▸ Short exercise
Copy the text lines of every item below without changing anything, and leave the pictures out.
::: Material provided :::
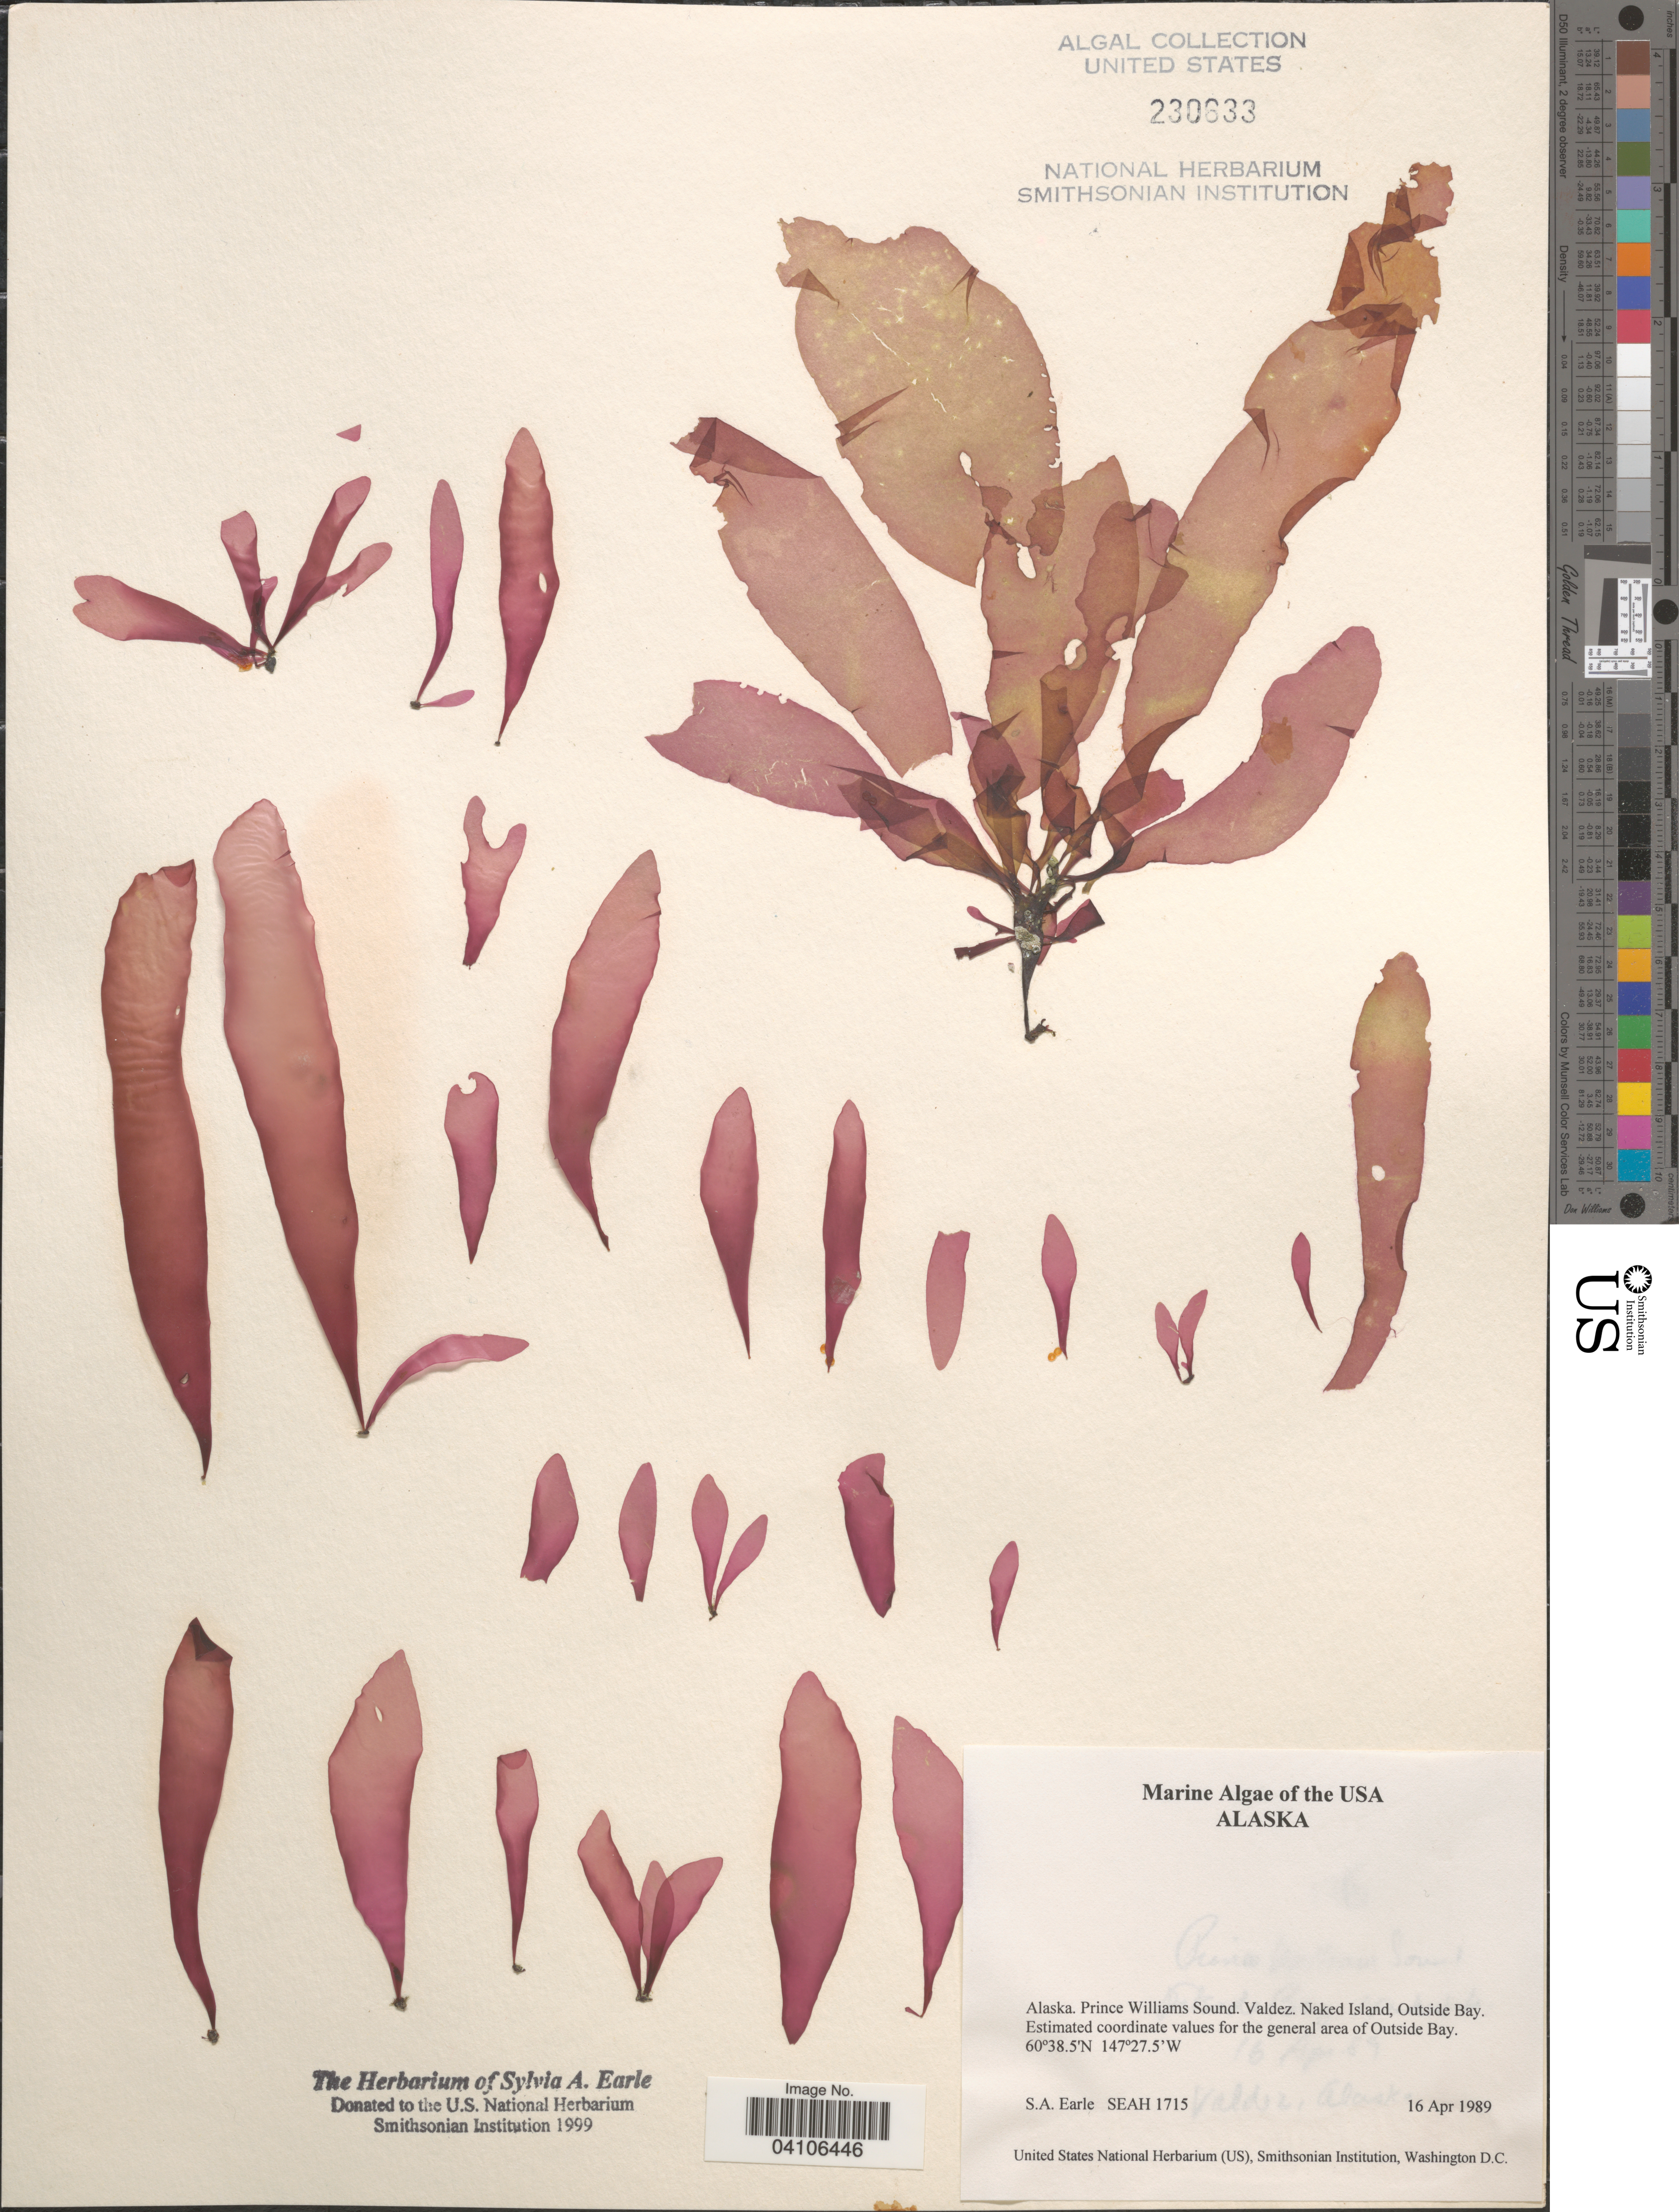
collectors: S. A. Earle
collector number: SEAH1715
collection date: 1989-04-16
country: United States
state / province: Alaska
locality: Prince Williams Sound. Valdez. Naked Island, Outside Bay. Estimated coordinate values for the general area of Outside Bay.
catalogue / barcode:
:::
▸ The reply
collectors: S. A. Earle
collector number: SEAH1715
collection date: 1989-04-16
country: United States
state / province: Alaska
locality: Prince Williams Sound. Valdez. Naked Island, Outside Bay. Estimated coordinate values for the general area of Outside Bay.
catalogue / barcode:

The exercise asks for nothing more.